# EXCERPT:

--- Begin ---

This function allows for contemporary and historical countries or states to be identified in text. It uses a regular expression (regex) to search for a number of common names and alternative spellings for each entity. The function returns either the three-letter abbreviation (an extended version of ISO-3166 alpha-3), or the name of the state. The function can also return multiple matches, where more than one country is mentioned in the text. Currently, the function can identify 500 entities. Updates, bug reports, and suggestions welcome.
Arguments
- text
A vector of text to search for country names within.
- code
Logical whether the function should return the three-letter abbreviation (an extended version of ISO-3166 alpha-3), or the name of the state. For the complete list of entities and their search terms, run the function without an argument (i.e.
code_states()
). Updates and suggestions welcome.- max_count
Integer how many countries to search for in each element of the vector. Where more than one country is matched, the countries are returned as a set, i.e. in the format "{AUS,NZL}". By default
max_count = 1
, which will just return the first match.
Value
A character vector of the same length as text
,
with either the three-letter abbreviation (an extended version of ISO-3166 alpha-3),
or the name of the state, or NA
where no match was found.
If max_count > 1
, multiple matches are returned as a set,
i.e. in the format "{AUS,NZL}".
If the function is run without an argument, it returns
a data frame with the complete list of entities and their search terms.
Examples
code_states(c("I went to England",
"I come from Venezuela",
"Did you know there was a Lunda Empire?",
"I like both Australia and New Zealand"))
#> [1] "GBR" "VEN" "LUN" "AUS"
code_states(c("I went to England",
"I come from Venezuela",
"Did you know there was a Lunda Empire?",
"I like both Australia and New Zealand"), max_count = 2)
#> [1] "GBR" "VEN" "LUN" "{AUS,NZL}"

--- End ---

# ENTRIES PROVIDED:
--- Begin ---

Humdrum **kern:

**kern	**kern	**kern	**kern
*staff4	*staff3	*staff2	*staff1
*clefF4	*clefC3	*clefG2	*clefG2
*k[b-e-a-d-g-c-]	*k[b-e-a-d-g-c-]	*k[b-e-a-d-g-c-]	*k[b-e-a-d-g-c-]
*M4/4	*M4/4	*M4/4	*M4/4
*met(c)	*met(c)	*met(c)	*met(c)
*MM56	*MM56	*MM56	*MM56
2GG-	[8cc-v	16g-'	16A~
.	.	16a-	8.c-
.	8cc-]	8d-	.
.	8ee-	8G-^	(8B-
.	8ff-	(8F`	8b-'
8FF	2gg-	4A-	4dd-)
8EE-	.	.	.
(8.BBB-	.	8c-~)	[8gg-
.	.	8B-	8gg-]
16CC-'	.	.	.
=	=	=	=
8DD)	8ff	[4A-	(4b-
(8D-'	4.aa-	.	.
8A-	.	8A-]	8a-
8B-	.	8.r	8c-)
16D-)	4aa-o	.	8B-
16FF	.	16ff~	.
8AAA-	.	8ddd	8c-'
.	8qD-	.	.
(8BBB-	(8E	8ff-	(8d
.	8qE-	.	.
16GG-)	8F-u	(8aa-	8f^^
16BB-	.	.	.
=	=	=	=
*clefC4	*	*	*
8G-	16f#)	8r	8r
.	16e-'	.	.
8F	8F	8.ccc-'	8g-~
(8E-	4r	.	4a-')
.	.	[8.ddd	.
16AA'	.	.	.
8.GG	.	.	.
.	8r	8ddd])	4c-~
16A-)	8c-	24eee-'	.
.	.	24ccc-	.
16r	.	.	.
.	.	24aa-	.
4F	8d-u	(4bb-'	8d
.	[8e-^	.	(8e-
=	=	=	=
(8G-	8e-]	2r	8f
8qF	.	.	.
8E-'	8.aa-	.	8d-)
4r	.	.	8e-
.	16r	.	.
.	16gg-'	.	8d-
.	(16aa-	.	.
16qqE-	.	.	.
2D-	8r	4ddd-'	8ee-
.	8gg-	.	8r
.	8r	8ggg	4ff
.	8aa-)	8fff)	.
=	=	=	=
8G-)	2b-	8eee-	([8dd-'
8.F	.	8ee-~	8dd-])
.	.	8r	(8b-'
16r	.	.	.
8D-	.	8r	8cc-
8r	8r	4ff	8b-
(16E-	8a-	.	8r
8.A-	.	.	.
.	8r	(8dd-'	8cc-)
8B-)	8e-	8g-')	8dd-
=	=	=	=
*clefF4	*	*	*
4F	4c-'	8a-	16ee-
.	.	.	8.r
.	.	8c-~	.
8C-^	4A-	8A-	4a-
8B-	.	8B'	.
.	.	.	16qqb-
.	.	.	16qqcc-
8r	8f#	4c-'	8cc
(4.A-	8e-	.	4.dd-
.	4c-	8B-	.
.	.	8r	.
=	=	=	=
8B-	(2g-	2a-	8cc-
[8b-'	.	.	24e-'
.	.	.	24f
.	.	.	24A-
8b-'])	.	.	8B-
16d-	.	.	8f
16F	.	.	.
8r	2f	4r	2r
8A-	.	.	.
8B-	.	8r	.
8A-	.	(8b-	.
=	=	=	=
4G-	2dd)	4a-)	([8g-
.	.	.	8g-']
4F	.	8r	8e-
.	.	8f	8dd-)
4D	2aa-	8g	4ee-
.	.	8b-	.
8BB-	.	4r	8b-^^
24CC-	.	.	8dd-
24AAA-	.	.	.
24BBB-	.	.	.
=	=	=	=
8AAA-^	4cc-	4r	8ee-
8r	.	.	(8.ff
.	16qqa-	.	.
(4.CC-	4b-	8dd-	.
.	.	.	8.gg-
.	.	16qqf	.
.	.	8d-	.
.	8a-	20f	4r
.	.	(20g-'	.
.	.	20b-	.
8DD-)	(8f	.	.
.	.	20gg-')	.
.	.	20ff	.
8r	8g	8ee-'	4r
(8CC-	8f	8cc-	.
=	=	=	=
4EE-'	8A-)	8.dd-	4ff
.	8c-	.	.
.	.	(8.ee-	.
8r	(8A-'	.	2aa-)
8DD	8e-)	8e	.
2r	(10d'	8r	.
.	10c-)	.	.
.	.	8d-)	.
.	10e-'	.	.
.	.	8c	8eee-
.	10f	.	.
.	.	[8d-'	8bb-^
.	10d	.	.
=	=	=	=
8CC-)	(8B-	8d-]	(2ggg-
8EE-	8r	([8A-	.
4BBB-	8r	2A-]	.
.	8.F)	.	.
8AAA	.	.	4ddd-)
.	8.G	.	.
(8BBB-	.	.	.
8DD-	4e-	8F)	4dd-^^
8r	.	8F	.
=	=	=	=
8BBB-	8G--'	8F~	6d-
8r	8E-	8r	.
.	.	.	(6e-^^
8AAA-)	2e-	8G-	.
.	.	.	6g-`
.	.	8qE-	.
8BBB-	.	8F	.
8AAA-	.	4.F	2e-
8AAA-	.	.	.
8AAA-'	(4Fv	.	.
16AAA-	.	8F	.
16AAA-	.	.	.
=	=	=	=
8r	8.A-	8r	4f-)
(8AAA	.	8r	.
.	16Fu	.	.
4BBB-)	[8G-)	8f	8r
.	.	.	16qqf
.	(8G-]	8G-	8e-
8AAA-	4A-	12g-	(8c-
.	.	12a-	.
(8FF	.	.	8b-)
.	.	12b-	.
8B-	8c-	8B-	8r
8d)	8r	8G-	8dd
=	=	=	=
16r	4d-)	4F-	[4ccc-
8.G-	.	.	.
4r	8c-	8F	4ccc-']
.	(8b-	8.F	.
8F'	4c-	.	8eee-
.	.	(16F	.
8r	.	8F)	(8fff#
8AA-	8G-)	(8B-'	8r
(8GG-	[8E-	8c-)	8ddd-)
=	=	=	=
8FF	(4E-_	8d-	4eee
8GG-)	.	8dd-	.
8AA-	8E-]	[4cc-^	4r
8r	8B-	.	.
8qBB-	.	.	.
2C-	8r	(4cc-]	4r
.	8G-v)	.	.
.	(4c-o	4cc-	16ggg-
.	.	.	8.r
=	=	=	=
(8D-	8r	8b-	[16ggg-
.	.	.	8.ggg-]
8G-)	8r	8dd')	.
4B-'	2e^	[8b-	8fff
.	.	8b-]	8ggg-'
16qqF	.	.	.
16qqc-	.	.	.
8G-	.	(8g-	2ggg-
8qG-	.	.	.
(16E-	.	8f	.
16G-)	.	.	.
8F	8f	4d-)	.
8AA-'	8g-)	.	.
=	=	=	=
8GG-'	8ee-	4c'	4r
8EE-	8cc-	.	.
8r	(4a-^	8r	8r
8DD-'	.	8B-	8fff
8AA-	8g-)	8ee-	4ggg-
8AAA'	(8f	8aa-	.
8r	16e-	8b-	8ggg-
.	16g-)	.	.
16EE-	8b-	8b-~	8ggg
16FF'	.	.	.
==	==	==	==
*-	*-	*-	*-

--- End ---

# TO DO:
Write out, word for word, the part of the code_states documentation that runs from "code_states()" up to and including "the first match.".

# SOLUTION:
code_states()
). Updates and suggestions welcome.- max_count
Integer how many countries to search for in each element of the vector. Where more than one country is matched, the countries are returned as a set, i.e. in the format "{AUS,NZL}". By default
max_count = 1
, which will just return the first match.